▸ **Prompt**
Please relabel the records below by changing every "Before" to "Original" and keeping everything else the same.

▽

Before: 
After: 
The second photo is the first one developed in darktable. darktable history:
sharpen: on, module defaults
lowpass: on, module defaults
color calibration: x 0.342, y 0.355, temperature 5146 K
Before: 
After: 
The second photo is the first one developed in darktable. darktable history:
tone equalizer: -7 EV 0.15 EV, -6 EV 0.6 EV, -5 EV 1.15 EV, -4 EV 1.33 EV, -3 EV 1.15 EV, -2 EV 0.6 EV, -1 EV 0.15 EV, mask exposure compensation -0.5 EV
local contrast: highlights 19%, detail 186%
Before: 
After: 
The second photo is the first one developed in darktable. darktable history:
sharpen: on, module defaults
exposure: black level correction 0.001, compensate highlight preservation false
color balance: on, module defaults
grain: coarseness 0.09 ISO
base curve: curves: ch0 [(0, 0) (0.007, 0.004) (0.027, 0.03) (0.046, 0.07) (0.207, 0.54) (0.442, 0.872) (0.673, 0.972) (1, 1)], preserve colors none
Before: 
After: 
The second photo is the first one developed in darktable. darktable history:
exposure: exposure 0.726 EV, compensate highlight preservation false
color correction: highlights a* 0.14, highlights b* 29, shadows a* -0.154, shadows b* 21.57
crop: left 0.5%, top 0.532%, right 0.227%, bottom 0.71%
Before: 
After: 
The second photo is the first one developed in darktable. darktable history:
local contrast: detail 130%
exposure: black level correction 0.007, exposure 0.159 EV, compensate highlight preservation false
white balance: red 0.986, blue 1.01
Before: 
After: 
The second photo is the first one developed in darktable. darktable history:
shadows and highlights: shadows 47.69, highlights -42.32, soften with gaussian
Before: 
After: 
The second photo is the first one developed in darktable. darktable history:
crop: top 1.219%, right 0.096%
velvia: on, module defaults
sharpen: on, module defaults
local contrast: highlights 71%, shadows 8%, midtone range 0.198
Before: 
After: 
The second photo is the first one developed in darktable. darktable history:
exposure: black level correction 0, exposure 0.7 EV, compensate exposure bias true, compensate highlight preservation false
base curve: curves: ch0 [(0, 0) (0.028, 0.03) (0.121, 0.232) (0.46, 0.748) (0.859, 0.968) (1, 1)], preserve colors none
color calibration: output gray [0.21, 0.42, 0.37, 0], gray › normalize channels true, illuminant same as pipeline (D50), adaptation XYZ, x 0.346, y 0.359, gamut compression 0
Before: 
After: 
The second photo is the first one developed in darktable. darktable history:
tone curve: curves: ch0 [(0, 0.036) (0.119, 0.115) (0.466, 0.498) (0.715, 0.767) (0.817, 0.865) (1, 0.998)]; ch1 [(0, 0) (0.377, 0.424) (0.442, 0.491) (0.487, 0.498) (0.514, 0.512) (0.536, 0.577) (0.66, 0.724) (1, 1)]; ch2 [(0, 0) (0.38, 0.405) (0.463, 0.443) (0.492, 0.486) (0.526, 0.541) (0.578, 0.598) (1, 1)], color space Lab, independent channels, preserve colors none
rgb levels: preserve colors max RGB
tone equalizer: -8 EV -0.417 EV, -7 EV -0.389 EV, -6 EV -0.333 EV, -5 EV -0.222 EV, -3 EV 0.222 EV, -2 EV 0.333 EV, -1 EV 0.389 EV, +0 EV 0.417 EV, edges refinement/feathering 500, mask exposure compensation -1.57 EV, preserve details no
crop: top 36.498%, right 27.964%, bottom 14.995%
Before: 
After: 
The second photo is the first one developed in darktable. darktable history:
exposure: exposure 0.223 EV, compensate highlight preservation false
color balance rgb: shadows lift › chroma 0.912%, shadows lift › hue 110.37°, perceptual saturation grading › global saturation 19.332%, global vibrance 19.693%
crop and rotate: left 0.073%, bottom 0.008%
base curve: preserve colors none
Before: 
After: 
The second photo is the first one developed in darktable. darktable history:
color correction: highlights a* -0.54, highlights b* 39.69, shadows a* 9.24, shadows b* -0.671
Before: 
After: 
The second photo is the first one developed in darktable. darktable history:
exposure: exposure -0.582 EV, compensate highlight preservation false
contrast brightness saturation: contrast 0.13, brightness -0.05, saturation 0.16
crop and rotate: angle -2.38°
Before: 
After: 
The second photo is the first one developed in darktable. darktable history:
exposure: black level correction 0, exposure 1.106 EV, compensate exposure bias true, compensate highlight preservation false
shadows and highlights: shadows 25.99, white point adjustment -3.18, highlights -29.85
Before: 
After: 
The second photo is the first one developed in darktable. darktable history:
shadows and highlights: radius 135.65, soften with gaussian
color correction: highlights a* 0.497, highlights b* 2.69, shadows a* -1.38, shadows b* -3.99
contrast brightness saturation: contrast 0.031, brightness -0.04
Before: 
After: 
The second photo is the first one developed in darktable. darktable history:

△

▸ **Correct answer**
Original: 
After: 
The second photo is the first one developed in darktable. darktable history:
sharpen: on, module defaults
lowpass: on, module defaults
color calibration: x 0.342, y 0.355, temperature 5146 K
Original: 
After: 
The second photo is the first one developed in darktable. darktable history:
tone equalizer: -7 EV 0.15 EV, -6 EV 0.6 EV, -5 EV 1.15 EV, -4 EV 1.33 EV, -3 EV 1.15 EV, -2 EV 0.6 EV, -1 EV 0.15 EV, mask exposure compensation -0.5 EV
local contrast: highlights 19%, detail 186%
Original: 
After: 
The second photo is the first one developed in darktable. darktable history:
sharpen: on, module defaults
exposure: black level correction 0.001, compensate highlight preservation false
color balance: on, module defaults
grain: coarseness 0.09 ISO
base curve: curves: ch0 [(0, 0) (0.007, 0.004) (0.027, 0.03) (0.046, 0.07) (0.207, 0.54) (0.442, 0.872) (0.673, 0.972) (1, 1)], preserve colors none
Original: 
After: 
The second photo is the first one developed in darktable. darktable history:
exposure: exposure 0.726 EV, compensate highlight preservation false
color correction: highlights a* 0.14, highlights b* 29, shadows a* -0.154, shadows b* 21.57
crop: left 0.5%, top 0.532%, right 0.227%, bottom 0.71%
Original: 
After: 
The second photo is the first one developed in darktable. darktable history:
local contrast: detail 130%
exposure: black level correction 0.007, exposure 0.159 EV, compensate highlight preservation false
white balance: red 0.986, blue 1.01
Original: 
After: 
The second photo is the first one developed in darktable. darktable history:
shadows and highlights: shadows 47.69, highlights -42.32, soften with gaussian
Original: 
After: 
The second photo is the first one developed in darktable. darktable history:
crop: top 1.219%, right 0.096%
velvia: on, module defaults
sharpen: on, module defaults
local contrast: highlights 71%, shadows 8%, midtone range 0.198
Original: 
After: 
The second photo is the first one developed in darktable. darktable history:
exposure: black level correction 0, exposure 0.7 EV, compensate exposure bias true, compensate highlight preservation false
base curve: curves: ch0 [(0, 0) (0.028, 0.03) (0.121, 0.232) (0.46, 0.748) (0.859, 0.968) (1, 1)], preserve colors none
color calibration: output gray [0.21, 0.42, 0.37, 0], gray › normalize channels true, illuminant same as pipeline (D50), adaptation XYZ, x 0.346, y 0.359, gamut compression 0
Original: 
After: 
The second photo is the first one developed in darktable. darktable history:
tone curve: curves: ch0 [(0, 0.036) (0.119, 0.115) (0.466, 0.498) (0.715, 0.767) (0.817, 0.865) (1, 0.998)]; ch1 [(0, 0) (0.377, 0.424) (0.442, 0.491) (0.487, 0.498) (0.514, 0.512) (0.536, 0.577) (0.66, 0.724) (1, 1)]; ch2 [(0, 0) (0.38, 0.405) (0.463, 0.443) (0.492, 0.486) (0.526, 0.541) (0.578, 0.598) (1, 1)], color space Lab, independent channels, preserve colors none
rgb levels: preserve colors max RGB
tone equalizer: -8 EV -0.417 EV, -7 EV -0.389 EV, -6 EV -0.333 EV, -5 EV -0.222 EV, -3 EV 0.222 EV, -2 EV 0.333 EV, -1 EV 0.389 EV, +0 EV 0.417 EV, edges refinement/feathering 500, mask exposure compensation -1.57 EV, preserve details no
crop: top 36.498%, right 27.964%, bottom 14.995%
Original: 
After: 
The second photo is the first one developed in darktable. darktable history:
exposure: exposure 0.223 EV, compensate highlight preservation false
color balance rgb: shadows lift › chroma 0.912%, shadows lift › hue 110.37°, perceptual saturation grading › global saturation 19.332%, global vibrance 19.693%
crop and rotate: left 0.073%, bottom 0.008%
base curve: preserve colors none
Original: 
After: 
The second photo is the first one developed in darktable. darktable history:
color correction: highlights a* -0.54, highlights b* 39.69, shadows a* 9.24, shadows b* -0.671
Original: 
After: 
The second photo is the first one developed in darktable. darktable history:
exposure: exposure -0.582 EV, compensate highlight preservation false
contrast brightness saturation: contrast 0.13, brightness -0.05, saturation 0.16
crop and rotate: angle -2.38°
Original: 
After: 
The second photo is the first one developed in darktable. darktable history:
exposure: black level correction 0, exposure 1.106 EV, compensate exposure bias true, compensate highlight preservation false
shadows and highlights: shadows 25.99, white point adjustment -3.18, highlights -29.85
Original: 
After: 
The second photo is the first one developed in darktable. darktable history:
shadows and highlights: radius 135.65, soften with gaussian
color correction: highlights a* 0.497, highlights b* 2.69, shadows a* -1.38, shadows b* -3.99
contrast brightness saturation: contrast 0.031, brightness -0.04
Original: 
After: 
The second photo is the first one developed in darktable. darktable history:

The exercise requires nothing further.